Sem qualquer interferência pública, o atual ciclo de suspensão de investimentos e demissões nos estaleiros pode levar a indústria naval do Brasil aos níveis dos anos 90, quando o processo de abertura da economia expôs a indústria à concorrência externa e o setor quase deixou de existir.

Essa é a visão de Segen Estefen, professor titular de estruturas oceânicas da Coppe/UFRJ, que acompanha o setor desde 1976 e acredita que o governo terá de articular um "plano de socorro" para evitar que esse cenário se materialize. "A forma espontânea de resolução desses problemas é a destruição da indústria naval", avalia.

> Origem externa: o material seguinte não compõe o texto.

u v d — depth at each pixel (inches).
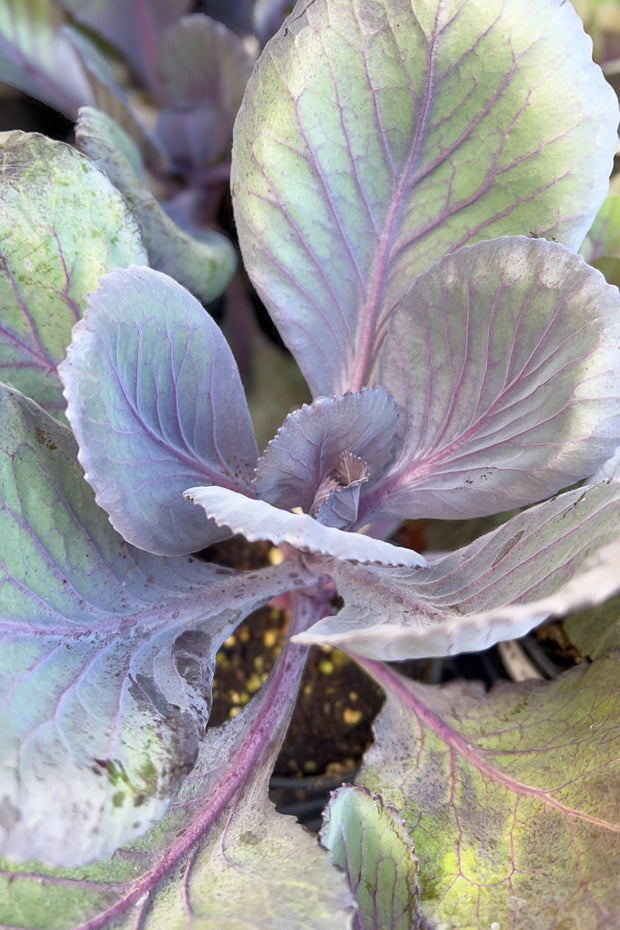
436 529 18.6
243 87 19.5
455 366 14.2
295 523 11.4
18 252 13.6
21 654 11.9
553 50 13.0
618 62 19.2
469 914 12.5
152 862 12.6
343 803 12.3
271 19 19.5
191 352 13.6
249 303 21.4
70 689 12.0
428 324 14.1
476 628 10.4
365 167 14.1
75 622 12.7
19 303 13.9
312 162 13.9
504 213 14.0
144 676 12.9
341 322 15.2
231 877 12.1
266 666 18.5
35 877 11.9
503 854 12.9
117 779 11.3
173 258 16.3
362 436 14.0
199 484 14.2
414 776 14.0
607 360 12.7
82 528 13.2
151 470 13.2
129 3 20.6
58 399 14.5
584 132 13.4
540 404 13.3
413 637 10.6
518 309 13.2
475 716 14.4
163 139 20.9
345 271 14.8
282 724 14.6
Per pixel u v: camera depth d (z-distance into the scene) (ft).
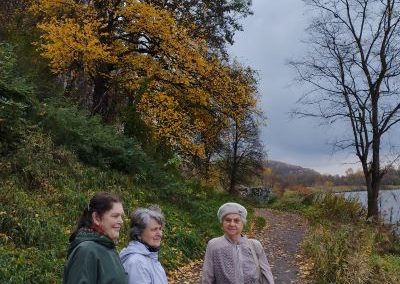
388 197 83.41
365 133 77.92
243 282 14.76
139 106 57.67
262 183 167.84
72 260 9.39
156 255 11.66
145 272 11.00
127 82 62.28
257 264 15.16
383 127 76.54
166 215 43.09
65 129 44.14
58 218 31.07
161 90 65.92
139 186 47.06
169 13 62.23
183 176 66.85
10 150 35.58
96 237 9.70
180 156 63.16
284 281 34.37
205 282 14.92
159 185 50.78
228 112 69.87
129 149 49.96
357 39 77.51
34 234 26.53
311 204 107.55
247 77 71.51
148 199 45.98
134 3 59.67
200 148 63.62
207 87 66.23
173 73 64.95
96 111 61.00
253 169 147.23
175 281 30.78
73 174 39.96
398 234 58.75
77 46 52.85
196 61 62.90
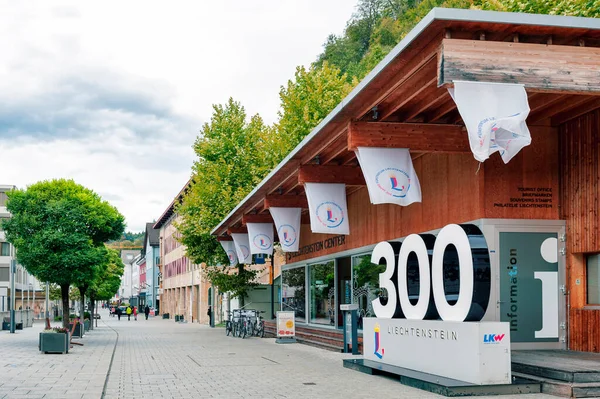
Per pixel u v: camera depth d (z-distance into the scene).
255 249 29.12
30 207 25.06
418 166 17.94
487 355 11.10
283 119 38.34
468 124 9.63
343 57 75.69
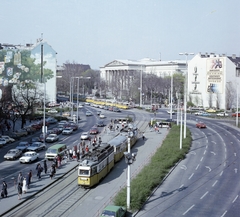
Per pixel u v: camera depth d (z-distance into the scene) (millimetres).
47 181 54281
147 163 65625
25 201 45906
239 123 127625
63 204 45000
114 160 66188
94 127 101625
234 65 174625
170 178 57719
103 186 52844
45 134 84250
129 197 43562
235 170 63031
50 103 161375
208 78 177875
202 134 102562
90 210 42875
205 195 49500
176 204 45875
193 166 65688
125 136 77625
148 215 42031
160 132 102812
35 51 162375
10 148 79688
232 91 172875
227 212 43219
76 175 58375
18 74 159375
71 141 87188
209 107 176125
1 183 53250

O setor naval é extremamente dependente das encomendas da Petrobras. Desde 2004, quando o Programa de Modernização e Expansão da Frota (Promef) da Transpetro alavancou a demanda por embarcações e plataformas, o emprego no segmento saltou de 12,6 mil para 82,5 mil no ano passado, de acordo com os números do Sindicato Nacional da Indústria da Construção Naval e Offshore (Sinaval).

"Por isso essa situação de bloqueio de investimento tem que ser equacionada", diz Estefen. O destravamento, para ele, passa por uma reavaliação das prioridades da estatal - dar preferência à fabricação de plataformas, usadas para a extração do óleo, e diminuir o ritmo de fabricação de sondas, usadas para explorar o pré-sal, por exemplo - e por uma reestruturação dos planos de negócio dos estaleiros, com possibilidade de repactuação das dívidas e ajuda do governo.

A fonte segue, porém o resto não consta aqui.